Cell Phones Suck! Why I Have a Landline Rotary Phone

When was the last time you had a perfectly clear conversation without interruption of either garbled speech or a dropped signal?

Feb 6, 2012 at 10:00am | Leave a comment

image

I was sitting at my desk the other day when the clanging phone ringer scared me so badly I nearly fell over. My cat even woke up and yelled at the noisy receiver. I ran over and excitedly picked it up.

My first phone call! Who has my number? Did I remember how to act?

“Hello?”

"Hello, may I please speak to Grant Clark?"

"I'm sorry, I think you have the wrong number."

"Oh, OK. Thank you."

Not only was the volume and tone more crystal clear than any other phone call in recent memory. It was as if being on landlines -- which the caller clearly was -- forced us into old-fashioned, super polite phone manners.

I’m not trying to be the ultimate hipster with my olive green rotary phone. Nostalgia is a weird thing for Millennials though, and I’d be lying if I said my phone wasn’t a nod to the exact model my father had in his home office when I was a child.

Because I’m about function at least as much as aesthetic, I set up my rotary phone after I signed my lease in San Francisco. My sweetie’s employer pays the wifi and phone bill because he’s a developer who occasionally works from home. So if a landline is free, let’s try a little experiment, eh?

We brought the heavy green monster back from Copenhagen with us because I thought it would be even more amusing if it had Danish characters like Æ on it. I don’t know why the letters J, L, and W are missing. Z is probably missing because Danes never use it and can’t pronounce it.
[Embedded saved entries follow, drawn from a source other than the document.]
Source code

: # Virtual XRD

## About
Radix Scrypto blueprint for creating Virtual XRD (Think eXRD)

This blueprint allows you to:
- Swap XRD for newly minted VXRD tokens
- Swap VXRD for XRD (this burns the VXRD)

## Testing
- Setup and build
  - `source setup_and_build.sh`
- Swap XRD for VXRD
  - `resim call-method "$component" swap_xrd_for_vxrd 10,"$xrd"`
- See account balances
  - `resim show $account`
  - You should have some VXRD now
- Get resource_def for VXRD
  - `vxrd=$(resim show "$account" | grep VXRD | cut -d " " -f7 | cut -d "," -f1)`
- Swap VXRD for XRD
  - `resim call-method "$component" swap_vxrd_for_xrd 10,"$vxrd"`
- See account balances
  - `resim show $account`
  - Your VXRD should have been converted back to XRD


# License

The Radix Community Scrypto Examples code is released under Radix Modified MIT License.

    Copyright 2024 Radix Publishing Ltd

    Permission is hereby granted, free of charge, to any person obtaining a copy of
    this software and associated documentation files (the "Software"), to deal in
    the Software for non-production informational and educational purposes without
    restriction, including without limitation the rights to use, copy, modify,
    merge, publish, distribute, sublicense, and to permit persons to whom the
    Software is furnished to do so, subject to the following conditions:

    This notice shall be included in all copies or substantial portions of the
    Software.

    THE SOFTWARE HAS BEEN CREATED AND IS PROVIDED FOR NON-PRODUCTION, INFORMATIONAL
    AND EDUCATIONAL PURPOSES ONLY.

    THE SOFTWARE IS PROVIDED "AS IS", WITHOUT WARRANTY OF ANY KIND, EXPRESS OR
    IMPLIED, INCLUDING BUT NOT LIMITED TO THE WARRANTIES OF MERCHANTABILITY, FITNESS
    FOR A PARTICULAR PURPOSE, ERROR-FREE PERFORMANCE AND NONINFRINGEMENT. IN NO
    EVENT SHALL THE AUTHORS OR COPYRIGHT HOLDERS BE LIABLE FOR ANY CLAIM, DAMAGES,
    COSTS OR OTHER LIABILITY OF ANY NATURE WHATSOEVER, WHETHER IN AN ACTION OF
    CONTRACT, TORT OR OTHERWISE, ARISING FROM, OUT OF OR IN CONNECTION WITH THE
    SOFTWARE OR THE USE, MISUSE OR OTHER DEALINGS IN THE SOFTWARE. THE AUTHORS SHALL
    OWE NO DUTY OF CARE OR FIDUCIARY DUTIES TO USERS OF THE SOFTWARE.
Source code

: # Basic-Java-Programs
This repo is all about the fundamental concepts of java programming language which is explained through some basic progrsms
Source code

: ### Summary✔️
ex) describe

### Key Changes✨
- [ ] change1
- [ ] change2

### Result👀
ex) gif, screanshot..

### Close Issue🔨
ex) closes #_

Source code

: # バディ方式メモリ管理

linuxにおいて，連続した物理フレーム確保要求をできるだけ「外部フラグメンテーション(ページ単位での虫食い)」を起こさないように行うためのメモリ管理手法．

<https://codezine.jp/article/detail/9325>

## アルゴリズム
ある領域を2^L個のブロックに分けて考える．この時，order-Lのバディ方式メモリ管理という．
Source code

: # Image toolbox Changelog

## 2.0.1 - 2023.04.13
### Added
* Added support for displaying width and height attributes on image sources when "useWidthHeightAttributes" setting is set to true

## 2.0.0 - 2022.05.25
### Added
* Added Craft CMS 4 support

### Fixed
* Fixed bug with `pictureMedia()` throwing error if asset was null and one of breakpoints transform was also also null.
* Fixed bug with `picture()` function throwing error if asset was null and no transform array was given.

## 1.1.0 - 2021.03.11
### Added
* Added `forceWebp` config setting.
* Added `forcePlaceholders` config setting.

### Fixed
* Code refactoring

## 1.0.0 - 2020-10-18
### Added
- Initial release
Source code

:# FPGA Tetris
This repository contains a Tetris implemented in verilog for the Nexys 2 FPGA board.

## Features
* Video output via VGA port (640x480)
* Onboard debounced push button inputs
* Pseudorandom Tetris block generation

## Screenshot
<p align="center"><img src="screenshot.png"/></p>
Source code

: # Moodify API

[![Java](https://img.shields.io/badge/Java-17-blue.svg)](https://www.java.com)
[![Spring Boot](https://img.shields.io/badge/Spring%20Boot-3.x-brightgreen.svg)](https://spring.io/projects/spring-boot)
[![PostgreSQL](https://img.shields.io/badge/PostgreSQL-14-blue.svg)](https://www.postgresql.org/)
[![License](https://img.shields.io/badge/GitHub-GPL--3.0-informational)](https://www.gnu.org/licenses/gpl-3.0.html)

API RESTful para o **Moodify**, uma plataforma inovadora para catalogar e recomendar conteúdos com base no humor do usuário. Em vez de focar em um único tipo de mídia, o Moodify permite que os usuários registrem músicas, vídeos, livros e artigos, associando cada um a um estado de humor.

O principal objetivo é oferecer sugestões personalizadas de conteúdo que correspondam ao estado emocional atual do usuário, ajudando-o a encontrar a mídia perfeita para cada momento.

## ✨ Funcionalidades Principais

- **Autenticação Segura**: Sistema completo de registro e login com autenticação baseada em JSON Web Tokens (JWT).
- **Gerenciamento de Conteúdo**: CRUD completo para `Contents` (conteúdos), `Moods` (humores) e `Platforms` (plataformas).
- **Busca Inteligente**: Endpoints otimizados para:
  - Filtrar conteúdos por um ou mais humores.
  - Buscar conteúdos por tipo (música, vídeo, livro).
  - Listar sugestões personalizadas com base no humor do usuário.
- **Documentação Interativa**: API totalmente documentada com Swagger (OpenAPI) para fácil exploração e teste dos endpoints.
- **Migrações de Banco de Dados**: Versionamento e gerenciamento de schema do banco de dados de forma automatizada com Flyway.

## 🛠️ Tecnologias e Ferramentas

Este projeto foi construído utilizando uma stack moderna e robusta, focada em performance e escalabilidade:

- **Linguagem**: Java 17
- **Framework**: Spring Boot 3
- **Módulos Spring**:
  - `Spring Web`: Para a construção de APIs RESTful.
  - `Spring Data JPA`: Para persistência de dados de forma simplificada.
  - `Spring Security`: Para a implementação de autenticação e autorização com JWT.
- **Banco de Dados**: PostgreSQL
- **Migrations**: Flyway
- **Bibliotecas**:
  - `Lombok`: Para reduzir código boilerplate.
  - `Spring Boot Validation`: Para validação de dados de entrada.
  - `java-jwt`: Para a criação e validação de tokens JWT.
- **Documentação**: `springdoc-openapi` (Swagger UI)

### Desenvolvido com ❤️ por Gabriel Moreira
When they say “zoo,” it sounds like “Sioux.” (Never ask a Dane if they want to go see the zoo. Complicated!)

Also missing? The ability to call out. I had to buy a special adapter to be able to make most calls in an age when some telephone networks no longer recognize rotary dialing and a touch-tone phone is often required to navigate most computerized helplines. Huh.

It's definitely tricky to relearn how to balance a heavy receiver on my shoulder again, and obviously, I have to patiently wait for dial to spin back around.

It's also a satisfying routine, soothing my wistful tendencies and making it fun to talk on the phone when the novelty has pretty much worn off. I put the hefty case on my lap and have to try and remember someone's number. Admittedly, I sometimes look it up in my cell, which is pretty weird.

And as I mentioned, it's unusually exciting to not know who is on the other end of the call. So far, that only happens with wrong numbers -- not enough people have the landline number yet -- but that alone is way more interesting without any other information besides some stranger's voice.

image

In part, I have a landline for the first time as an adult because I sort of think cell phones suck. Don't get me wrong; I love the ease and portability. I've had a cell phone most of my life. I have no idea where or what I'd be without it. I doubt most of us do.

It's just that I also find them equally frustrating as our collective go-to mode of communication. Can anyone consistently get good service anywhere in the continental United States? When was the last time you had a perfectly clear conversation without interruption of either garbled speech or a dropped signal?

Right now, I don’t even have a proper long-term cell contract. I have one of those $2/day plans and a little drug dealer flip phone because I just cannot stomach paying upward of $60/month to be tied to something so terrible. Might as well pay up front and be able to walk away at any time, even if it makes me look like I should be getting texts that just say, “Ounce.”

I JUST WANT TO BE ABLE TO HEAR MY FRIENDS WITHOUT SHOUTING OR CALLING BACK HALF A DOZEN TIMES!

I know I am not alone in this simple desire!

Hell, I think there may even be some truth to the reports that all these electromagnetic waves might be a big scary experiment. I’m not trying to be dramatic. I’m just acknowledging how little we know.

When did talking on the phone become so complicated?

Also, most people don't even do it anymore. How often do you text someone to ask if they have time to talk? I know few people who just pick up and call. It's kind of a bummer.

So far, the rotary gets the most action from its owners. Only my partner and I call each other when we’re out and need to reach the other at home. We don’t normally bother saying a proper “Hello!” because we just know it must be the only other person with the number on hand.

Then again, maybe that lady looking for Grant Clark will call me back.

This probably means I’m one step away from installing push-button light switches in place of the hideous dimmers that came with my apartment. Would anyone know how to use them? Whatever. Maybe style trumps function after all.